Platform

The Page Graph: wikilinks, canonical IDs, and cluster membership

Wikantik's Page Graph is the real wikilink graph of your content: every edge is a wikilink an author wrote in a page body, every node is a page, and every page carries a rename-stable canonical ID and a cluster membership — structural facts that both humans and agents can navigate.

What the Page Graph is

The Page Graph is not a metaphor. It is a concrete data structure: a directed graph where nodes are pages and edges are the [OtherPage] wikilinks that authors write in page bodies. That is the only source of edges — no inference, no LLM extraction, no implicit relationships. If an author did not write the link, the edge does not exist.

This strictness is a feature. It means the Page Graph reflects actual editorial intent: which authors judged that one page is relevant enough to another to link it explicitly. That signal is valuable for navigation, authoring aids, and — as it turns out — for computing inbound link centrality to rank pages for agent retrieval.

For an authoritative comparison of the Page Graph and the Knowledge Graph, see Page Graph vs Knowledge Graph in the live wiki.

Wikilinks as first-class edges

Wikilinks in Wikantik are parsed from page bodies at save time by ReferenceManager. The resulting edges are queryable: you can ask "which pages link to this one?" (backlinks) and "which pages does this one link to?" (outbound links). Both are available via the REST API at /api/pages/{slug}/backlinks and via the get_backlinks / get_outbound_links MCP tools on /wikantik-admin-mcp.

The backlink graph powers several visible features:

  • Broken-link triage — when a page is deleted or renamed without updating links, affected pages surface in /admin/page-graph/*
  • Orphan detection — pages with no inbound links from other pages in the same cluster are flagged by the agent-grade audit
  • Inbound link centrality — used by AgentHintsDeriver to rank pages in the prefer_pages hint on agent projections

Canonical IDs: rename-stable page identity

Renaming a page — a perfectly normal editorial act — breaks every external reference to the old slug. Wikantik solves this with canonical_id: a 26-character ULID assigned to each page at first save and immutable thereafter, stored in frontmatter and in the page_canonical_ids database table.

The endpoint GET /api/pages/by-id/{canonical_id} resolves a canonical ID to the current page regardless of any renames that have occurred since the ID was assigned. Slug rename history is tracked in page_slug_history for audit purposes. External systems — integrations, agent memory stores, citation databases — that reference a page by canonical ID instead of slug are rename-proof.

Canonical ID assignment is enforced at save time: if a page lacks a canonical_id in its frontmatter, StructuralSpinePageFilter automatically assigns one and injects it before the page is saved.

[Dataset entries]
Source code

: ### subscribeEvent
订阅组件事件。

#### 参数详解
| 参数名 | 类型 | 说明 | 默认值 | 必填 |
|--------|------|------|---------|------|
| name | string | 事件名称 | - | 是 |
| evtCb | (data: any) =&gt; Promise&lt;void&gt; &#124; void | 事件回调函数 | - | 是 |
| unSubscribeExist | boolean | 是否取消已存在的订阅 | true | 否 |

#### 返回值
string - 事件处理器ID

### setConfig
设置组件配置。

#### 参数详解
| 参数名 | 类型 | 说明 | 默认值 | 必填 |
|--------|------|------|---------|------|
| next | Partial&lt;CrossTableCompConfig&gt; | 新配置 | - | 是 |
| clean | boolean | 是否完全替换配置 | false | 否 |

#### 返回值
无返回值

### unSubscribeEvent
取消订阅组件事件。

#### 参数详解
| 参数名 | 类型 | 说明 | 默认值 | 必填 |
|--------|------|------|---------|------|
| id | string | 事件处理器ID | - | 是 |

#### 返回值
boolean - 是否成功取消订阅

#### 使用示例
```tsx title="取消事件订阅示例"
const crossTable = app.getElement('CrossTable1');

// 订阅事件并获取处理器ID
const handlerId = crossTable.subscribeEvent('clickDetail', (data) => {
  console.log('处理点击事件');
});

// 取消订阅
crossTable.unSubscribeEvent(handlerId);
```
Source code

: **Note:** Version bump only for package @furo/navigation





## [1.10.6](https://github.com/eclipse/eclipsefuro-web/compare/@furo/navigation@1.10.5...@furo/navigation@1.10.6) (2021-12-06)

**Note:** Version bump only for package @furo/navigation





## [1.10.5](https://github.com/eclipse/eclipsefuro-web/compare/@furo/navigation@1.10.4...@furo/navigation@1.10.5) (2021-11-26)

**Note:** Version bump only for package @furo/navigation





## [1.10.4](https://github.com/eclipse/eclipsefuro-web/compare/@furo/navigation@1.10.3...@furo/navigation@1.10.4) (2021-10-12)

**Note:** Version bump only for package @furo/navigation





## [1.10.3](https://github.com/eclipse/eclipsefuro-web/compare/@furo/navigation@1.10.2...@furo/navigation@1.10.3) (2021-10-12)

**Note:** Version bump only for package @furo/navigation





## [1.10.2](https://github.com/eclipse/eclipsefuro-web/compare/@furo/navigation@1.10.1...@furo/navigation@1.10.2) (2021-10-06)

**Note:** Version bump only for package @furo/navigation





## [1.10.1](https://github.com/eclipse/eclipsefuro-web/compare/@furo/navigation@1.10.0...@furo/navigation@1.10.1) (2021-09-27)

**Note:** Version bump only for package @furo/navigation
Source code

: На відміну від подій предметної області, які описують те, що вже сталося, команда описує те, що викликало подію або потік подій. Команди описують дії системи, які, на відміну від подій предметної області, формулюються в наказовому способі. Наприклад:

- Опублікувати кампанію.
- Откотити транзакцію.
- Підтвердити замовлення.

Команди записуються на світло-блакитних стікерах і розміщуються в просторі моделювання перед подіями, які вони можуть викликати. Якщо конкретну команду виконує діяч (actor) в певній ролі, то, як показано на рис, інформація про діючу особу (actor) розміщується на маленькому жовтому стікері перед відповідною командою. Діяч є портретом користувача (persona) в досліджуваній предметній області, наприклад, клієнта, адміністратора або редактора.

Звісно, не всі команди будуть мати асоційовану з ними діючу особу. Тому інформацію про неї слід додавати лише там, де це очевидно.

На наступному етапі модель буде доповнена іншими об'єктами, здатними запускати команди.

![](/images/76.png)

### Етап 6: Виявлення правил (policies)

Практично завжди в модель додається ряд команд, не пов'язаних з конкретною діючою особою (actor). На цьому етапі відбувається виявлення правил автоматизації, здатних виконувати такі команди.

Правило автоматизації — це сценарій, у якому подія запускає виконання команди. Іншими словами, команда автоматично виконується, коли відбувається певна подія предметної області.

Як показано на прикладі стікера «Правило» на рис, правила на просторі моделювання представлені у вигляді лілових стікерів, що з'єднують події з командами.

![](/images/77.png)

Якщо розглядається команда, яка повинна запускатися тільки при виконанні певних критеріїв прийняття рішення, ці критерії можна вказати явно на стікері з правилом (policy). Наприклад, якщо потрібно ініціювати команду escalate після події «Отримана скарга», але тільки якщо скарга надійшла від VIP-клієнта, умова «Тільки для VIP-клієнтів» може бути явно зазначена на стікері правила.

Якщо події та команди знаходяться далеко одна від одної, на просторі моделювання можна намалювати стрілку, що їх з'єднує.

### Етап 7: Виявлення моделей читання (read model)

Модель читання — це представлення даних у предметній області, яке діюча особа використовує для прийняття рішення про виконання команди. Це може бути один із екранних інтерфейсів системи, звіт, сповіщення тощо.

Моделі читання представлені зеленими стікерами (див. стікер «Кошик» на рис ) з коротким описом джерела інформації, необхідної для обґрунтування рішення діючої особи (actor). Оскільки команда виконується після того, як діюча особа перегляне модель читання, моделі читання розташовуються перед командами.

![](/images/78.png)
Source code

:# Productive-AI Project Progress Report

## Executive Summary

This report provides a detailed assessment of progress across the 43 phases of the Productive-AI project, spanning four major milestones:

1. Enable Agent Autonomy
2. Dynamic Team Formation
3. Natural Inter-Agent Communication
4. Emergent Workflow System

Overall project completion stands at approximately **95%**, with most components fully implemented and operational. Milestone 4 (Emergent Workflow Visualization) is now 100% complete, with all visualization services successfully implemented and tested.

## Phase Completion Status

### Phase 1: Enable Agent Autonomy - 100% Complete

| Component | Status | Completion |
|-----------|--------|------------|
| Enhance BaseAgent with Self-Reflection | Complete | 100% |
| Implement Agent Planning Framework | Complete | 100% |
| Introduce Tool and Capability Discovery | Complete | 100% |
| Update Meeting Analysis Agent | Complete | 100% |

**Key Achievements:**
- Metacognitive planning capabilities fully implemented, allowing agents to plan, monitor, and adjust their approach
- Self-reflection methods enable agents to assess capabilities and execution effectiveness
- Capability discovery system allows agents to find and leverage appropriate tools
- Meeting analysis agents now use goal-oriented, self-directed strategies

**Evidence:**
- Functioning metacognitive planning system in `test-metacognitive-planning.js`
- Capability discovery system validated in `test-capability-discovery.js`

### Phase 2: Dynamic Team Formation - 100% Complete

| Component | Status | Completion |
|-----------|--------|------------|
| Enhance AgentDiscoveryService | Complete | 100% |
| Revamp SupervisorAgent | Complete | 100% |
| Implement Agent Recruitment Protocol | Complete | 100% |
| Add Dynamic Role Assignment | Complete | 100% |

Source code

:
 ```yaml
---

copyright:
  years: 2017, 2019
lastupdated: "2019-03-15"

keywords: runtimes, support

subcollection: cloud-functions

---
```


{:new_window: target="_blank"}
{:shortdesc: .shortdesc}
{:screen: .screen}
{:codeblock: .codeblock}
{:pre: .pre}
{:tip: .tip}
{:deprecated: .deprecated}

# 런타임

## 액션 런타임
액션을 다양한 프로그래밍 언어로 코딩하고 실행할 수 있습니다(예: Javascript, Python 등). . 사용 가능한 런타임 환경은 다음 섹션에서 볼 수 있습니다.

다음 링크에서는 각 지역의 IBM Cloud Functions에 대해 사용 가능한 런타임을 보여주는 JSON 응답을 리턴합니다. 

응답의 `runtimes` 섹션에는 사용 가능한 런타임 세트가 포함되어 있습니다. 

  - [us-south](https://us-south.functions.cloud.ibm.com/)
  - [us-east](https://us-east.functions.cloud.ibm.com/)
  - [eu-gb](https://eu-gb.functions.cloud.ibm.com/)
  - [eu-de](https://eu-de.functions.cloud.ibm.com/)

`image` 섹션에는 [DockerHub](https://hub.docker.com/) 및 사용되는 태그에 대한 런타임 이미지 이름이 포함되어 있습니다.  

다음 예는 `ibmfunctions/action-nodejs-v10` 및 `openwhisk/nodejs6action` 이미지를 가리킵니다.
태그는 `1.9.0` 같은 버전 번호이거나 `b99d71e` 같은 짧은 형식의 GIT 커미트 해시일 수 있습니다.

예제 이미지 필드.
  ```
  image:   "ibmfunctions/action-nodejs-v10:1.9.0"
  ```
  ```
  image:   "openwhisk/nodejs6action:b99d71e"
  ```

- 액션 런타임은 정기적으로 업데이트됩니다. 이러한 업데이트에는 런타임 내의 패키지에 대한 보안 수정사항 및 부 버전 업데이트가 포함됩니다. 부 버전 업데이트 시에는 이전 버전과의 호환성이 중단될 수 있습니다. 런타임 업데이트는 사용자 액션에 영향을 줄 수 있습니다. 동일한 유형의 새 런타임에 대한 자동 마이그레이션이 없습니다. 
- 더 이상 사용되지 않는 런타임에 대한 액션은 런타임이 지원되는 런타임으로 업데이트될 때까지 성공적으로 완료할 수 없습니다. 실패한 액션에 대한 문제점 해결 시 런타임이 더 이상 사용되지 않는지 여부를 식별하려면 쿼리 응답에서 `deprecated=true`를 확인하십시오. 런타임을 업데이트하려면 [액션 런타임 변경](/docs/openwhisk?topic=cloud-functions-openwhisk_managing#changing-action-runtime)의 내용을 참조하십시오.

◆ WORK TASK: According to the Page Graph passage, what kind of identifier is a canonical ID, and how long is it?

◆ TASK SOLUTION: A canonical ID is a 26-character ULID.